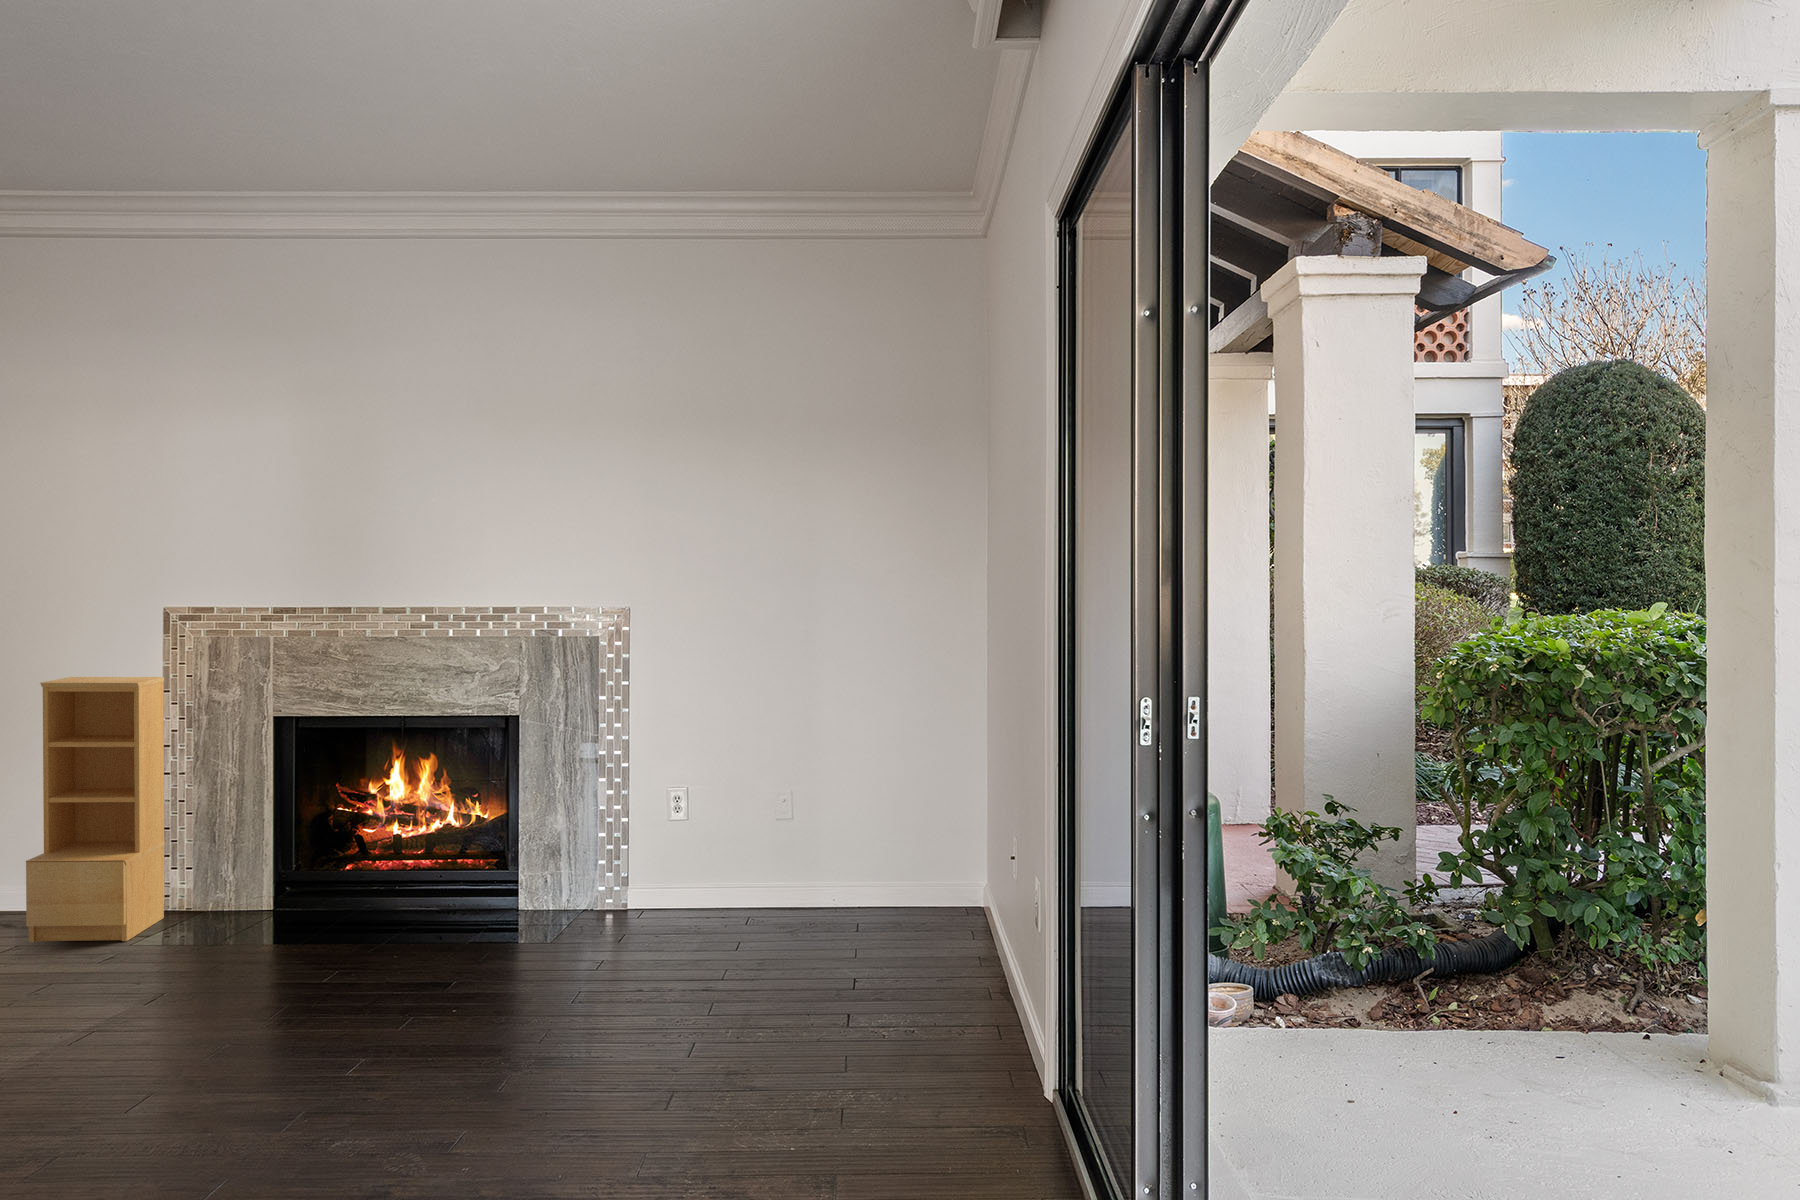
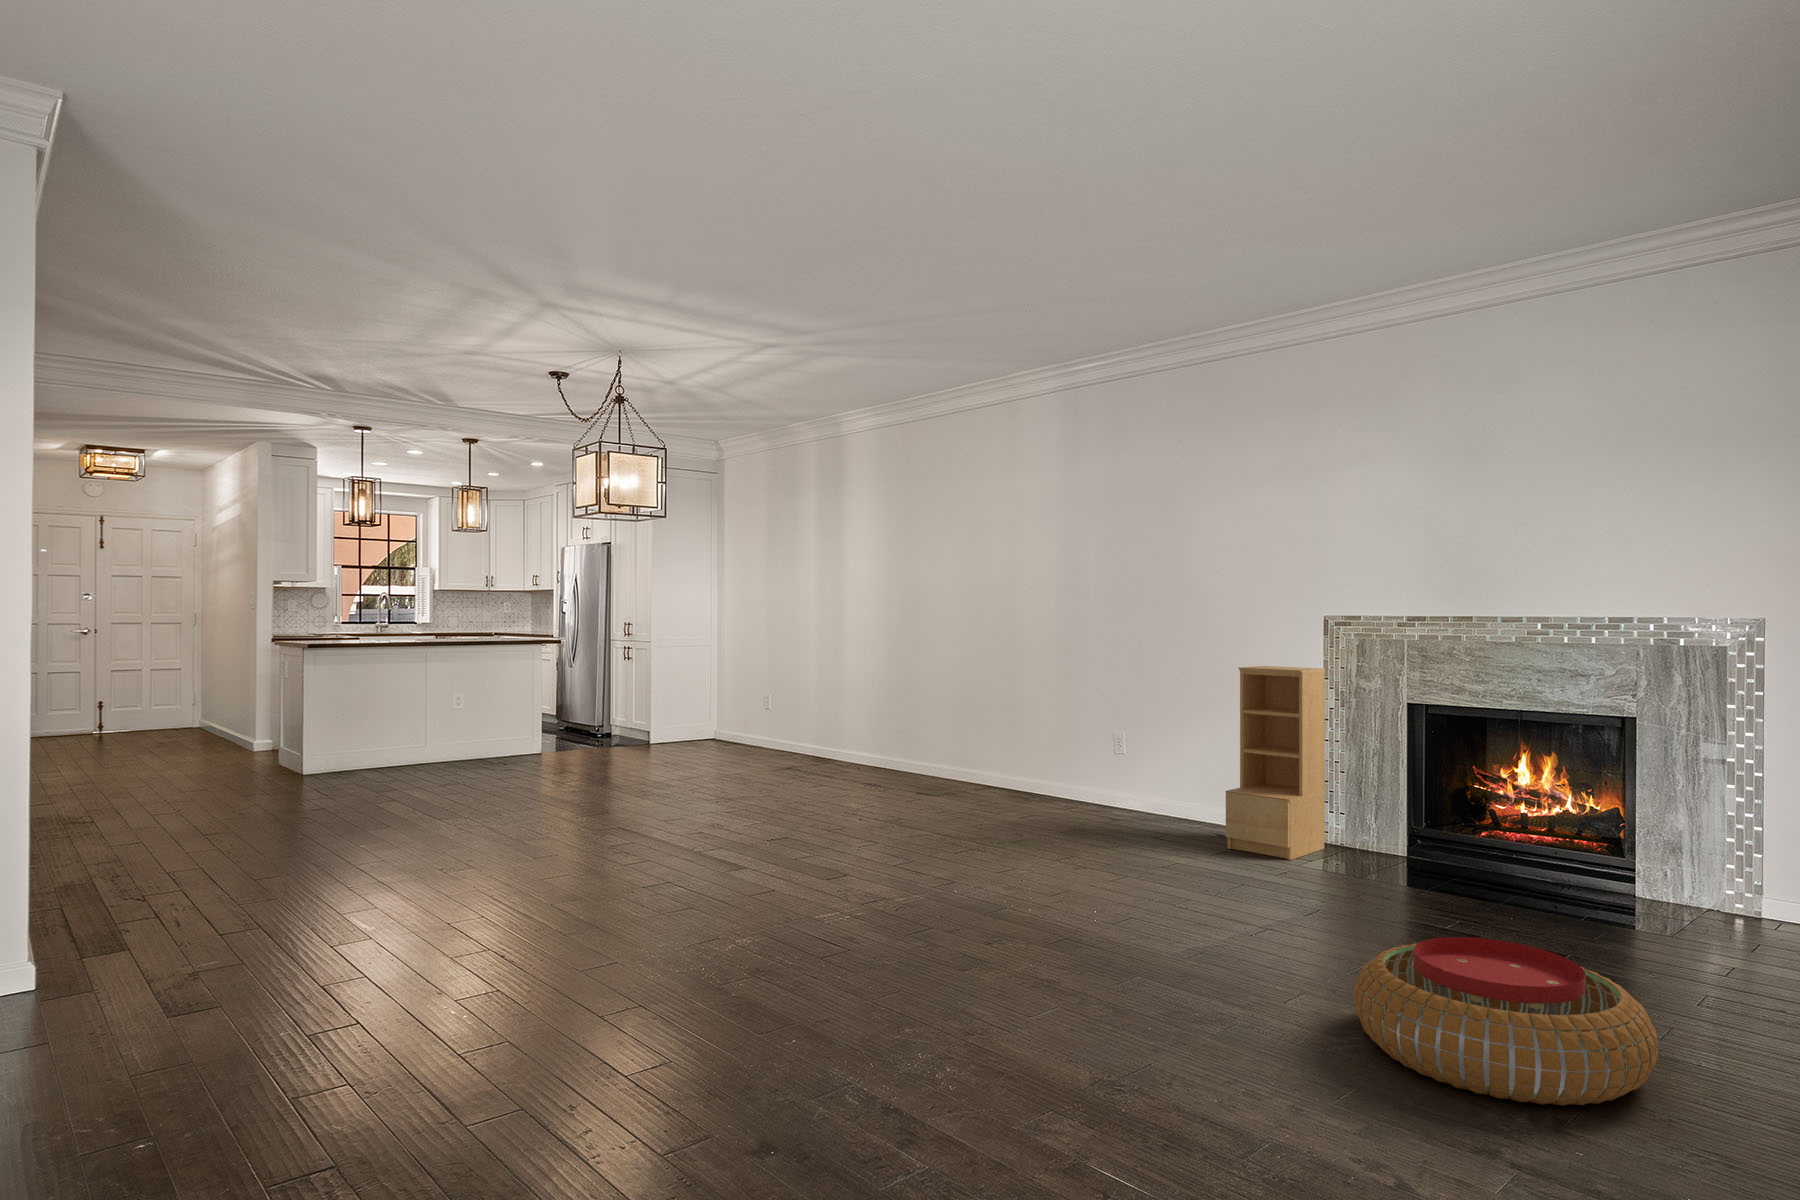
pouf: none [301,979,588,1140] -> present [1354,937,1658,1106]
════════════════
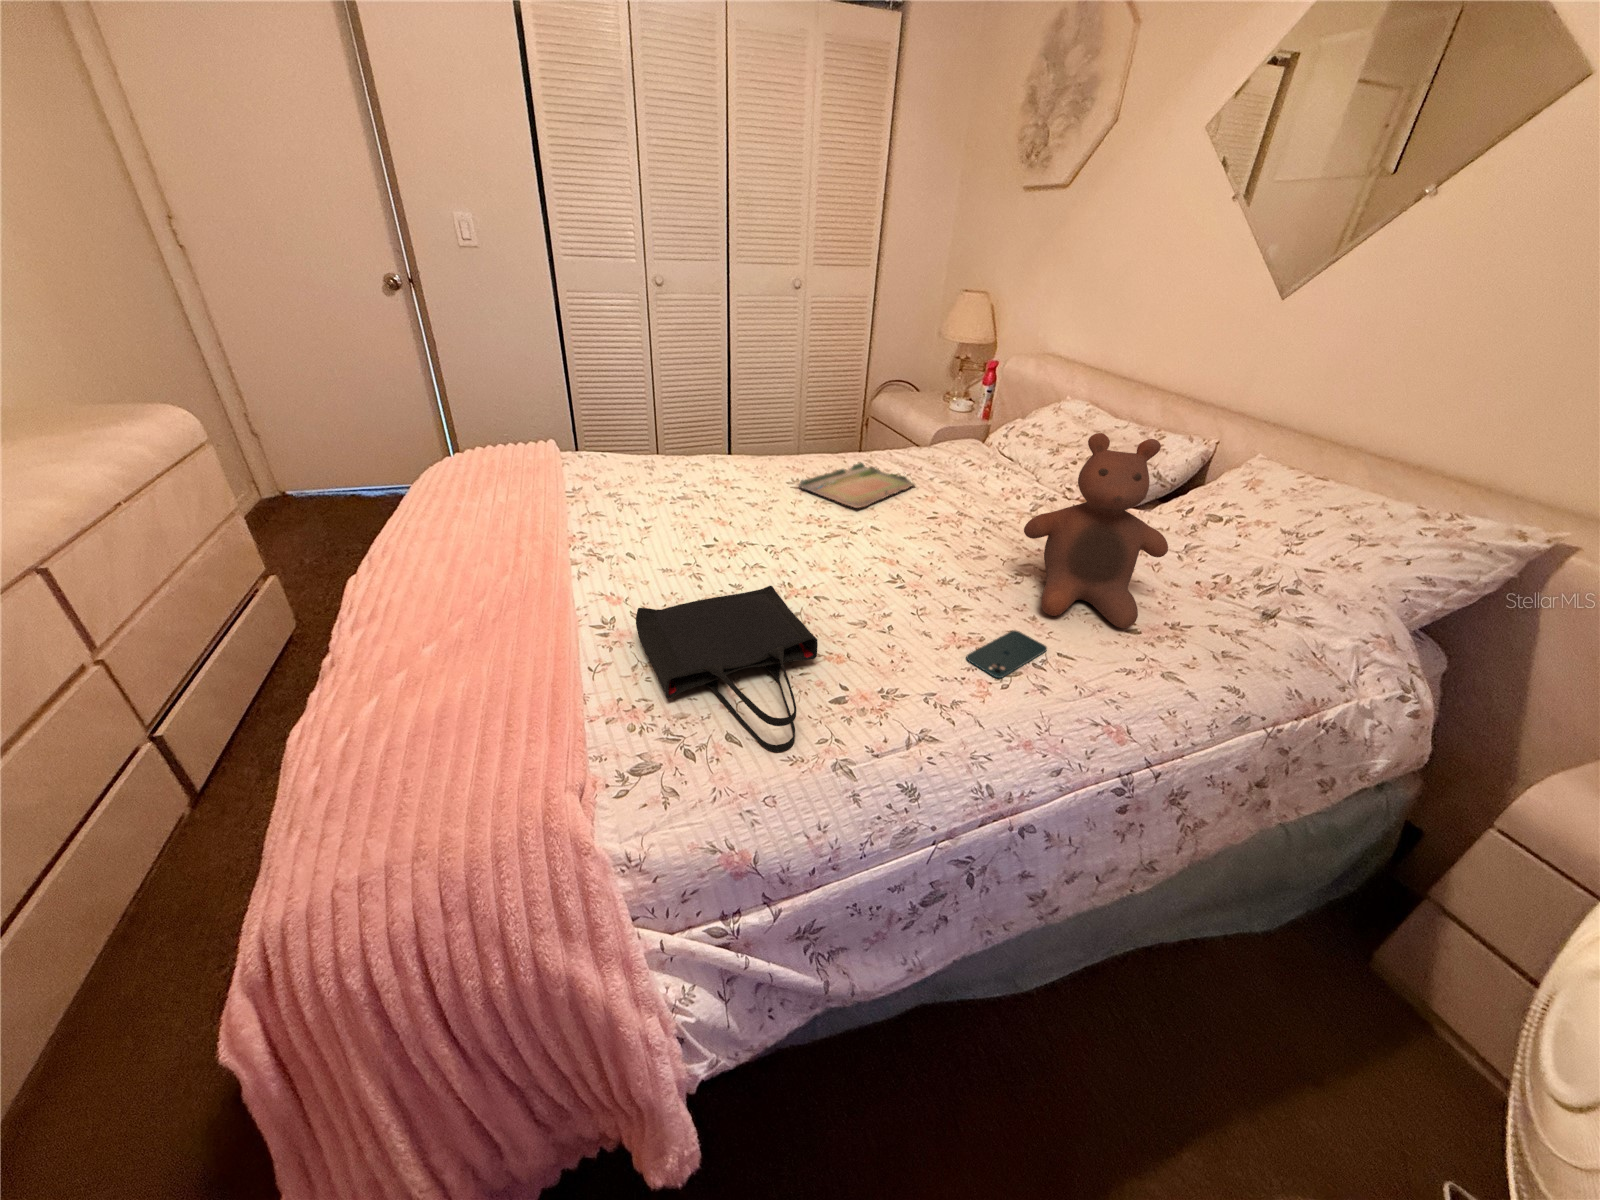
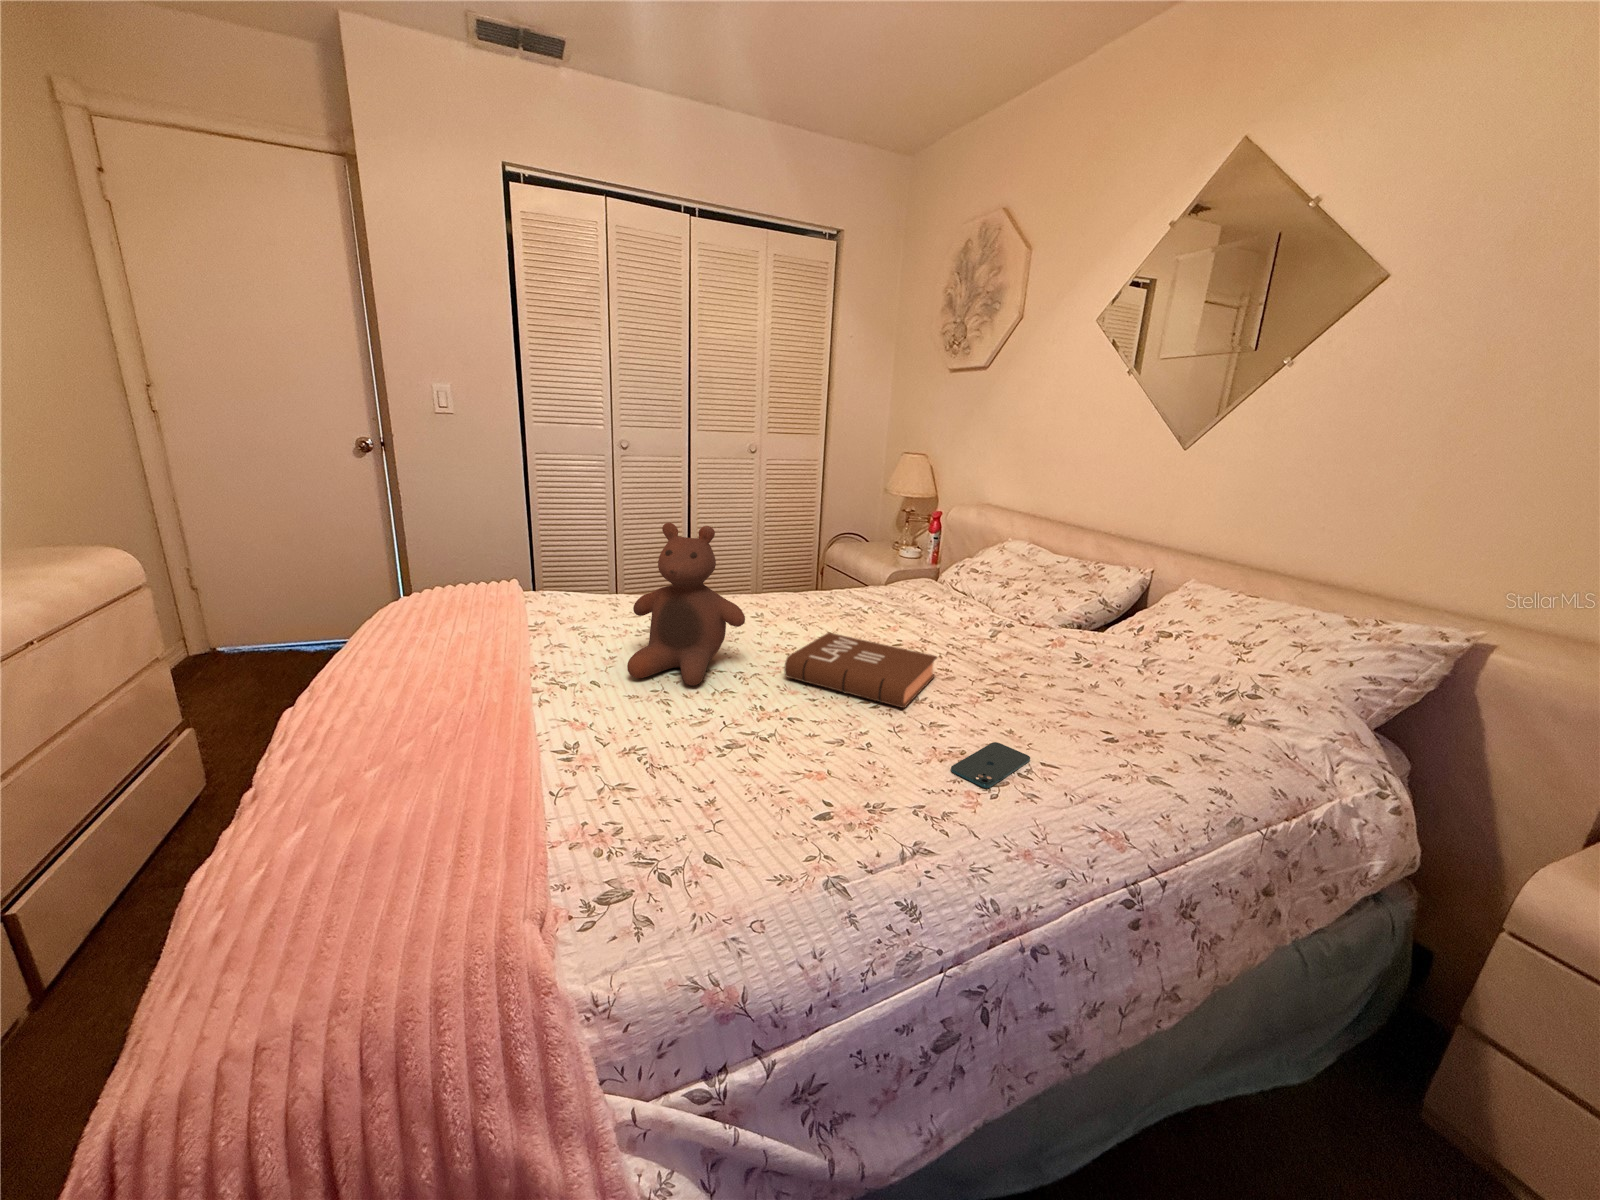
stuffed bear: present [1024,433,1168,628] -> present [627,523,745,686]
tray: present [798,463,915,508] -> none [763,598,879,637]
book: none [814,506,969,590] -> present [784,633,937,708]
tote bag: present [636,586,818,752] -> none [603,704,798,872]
════════════════
### [Task]
Among the lines above, find the one with "tray: present [798,463,915,508]" and the one with "tote bag: present". Quote both and everything between them, exactly.

### [Output below]
tray: present [798,463,915,508] -> none [763,598,879,637]
book: none [814,506,969,590] -> present [784,633,937,708]
tote bag: present [636,586,818,752] -> none [603,704,798,872]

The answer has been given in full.